At the end of a workday, take a few minutes to go over the day’s events in your mind. What was said or relayed in conversations? What is the status of the projects you worked on? What else occurred that you should pay attention to? Could there have been any details you might have missed that you should address tomorrow?

12. Keep a Detailed To-Do List

This simple organizational tool is your best ally for getting your work done on time and for paying attention to the details. If you are pressed for time (and who isn’t?), write your list to coordinate with dayparts.

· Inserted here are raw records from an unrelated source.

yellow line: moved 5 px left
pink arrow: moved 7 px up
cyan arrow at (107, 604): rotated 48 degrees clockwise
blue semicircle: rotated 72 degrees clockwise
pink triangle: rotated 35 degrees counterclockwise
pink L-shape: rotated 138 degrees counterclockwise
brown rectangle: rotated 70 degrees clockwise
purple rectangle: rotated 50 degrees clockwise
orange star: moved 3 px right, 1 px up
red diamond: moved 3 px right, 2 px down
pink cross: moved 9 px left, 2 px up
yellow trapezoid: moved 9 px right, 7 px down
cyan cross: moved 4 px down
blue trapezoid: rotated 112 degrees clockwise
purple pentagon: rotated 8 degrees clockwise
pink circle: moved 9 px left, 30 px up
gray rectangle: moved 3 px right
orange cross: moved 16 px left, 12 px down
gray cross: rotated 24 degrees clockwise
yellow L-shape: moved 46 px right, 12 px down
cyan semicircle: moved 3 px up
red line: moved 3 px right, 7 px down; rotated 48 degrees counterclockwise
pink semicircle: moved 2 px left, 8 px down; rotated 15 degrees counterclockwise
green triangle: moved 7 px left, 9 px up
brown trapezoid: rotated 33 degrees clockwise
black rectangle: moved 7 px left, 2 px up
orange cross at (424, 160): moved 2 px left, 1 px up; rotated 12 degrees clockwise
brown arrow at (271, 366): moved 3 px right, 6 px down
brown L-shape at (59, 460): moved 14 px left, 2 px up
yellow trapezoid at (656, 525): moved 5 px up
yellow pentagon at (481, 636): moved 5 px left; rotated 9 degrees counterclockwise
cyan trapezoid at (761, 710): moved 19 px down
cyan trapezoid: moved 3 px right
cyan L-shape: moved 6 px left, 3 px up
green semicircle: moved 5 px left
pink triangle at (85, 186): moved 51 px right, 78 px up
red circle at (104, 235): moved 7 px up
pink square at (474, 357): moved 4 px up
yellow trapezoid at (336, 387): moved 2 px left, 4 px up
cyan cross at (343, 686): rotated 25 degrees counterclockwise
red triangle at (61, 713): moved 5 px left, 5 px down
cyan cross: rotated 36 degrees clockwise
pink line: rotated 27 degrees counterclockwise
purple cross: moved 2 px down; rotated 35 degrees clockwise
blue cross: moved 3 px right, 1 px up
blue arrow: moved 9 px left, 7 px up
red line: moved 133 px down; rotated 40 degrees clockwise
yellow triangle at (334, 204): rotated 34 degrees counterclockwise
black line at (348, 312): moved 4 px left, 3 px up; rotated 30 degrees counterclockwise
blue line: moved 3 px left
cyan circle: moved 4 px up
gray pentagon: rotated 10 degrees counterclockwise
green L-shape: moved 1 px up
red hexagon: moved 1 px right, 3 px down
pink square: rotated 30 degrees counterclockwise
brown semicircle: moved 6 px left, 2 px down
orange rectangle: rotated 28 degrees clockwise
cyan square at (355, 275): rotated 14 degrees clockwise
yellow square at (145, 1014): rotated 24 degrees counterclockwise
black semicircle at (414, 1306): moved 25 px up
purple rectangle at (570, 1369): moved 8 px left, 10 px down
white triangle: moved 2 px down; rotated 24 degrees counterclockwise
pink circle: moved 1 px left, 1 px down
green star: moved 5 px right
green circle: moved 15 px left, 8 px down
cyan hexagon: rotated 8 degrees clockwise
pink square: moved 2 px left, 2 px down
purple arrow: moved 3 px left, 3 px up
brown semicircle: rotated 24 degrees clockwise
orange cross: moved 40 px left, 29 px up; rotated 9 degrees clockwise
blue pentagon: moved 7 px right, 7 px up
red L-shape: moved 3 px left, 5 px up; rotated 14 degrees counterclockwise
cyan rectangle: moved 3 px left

Allot a certain number of hours to complete each task, do it, and then check it off. Nothing feels more rewarding than completing all the tasks on your list. But if you can’t finish them, then carry them over to the following day.

Final Thoughts

Details may seem small, but they can become a lot larger when they are overlooked. If you know you lack attention to detail, commit to training yourself to embrace the many facets that can help you consistently excel in the tasks you set out to accomplish.

When you begin to catch your mistakes in advance or apply the tidbits of information you gathered from paying close attention, you will know that you have trained yourself in the fundamentals of becoming detail-oriented. After that, you should start hearing the phrase “Great job!” more often.